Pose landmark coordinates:
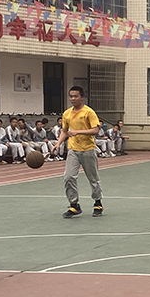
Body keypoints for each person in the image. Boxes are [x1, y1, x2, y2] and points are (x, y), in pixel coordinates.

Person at [52, 86, 104, 218]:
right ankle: (74, 205)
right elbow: (64, 131)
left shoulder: (89, 112)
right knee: (69, 177)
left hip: (88, 149)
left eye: (75, 96)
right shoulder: (67, 113)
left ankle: (97, 202)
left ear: (82, 97)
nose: (73, 98)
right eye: (71, 96)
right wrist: (58, 144)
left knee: (93, 178)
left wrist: (78, 132)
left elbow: (95, 130)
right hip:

● Your goal
From the line containing "left eye: (75, 96)" down to the final line of the data, write out every line exactly; both the first and last of these belong in your answer, and nothing else does.

● Completed exercise
left eye: (75, 96)
right shoulder: (67, 113)
left ankle: (97, 202)
left ear: (82, 97)
nose: (73, 98)
right eye: (71, 96)
right wrist: (58, 144)
left knee: (93, 178)
left wrist: (78, 132)
left elbow: (95, 130)
right hip:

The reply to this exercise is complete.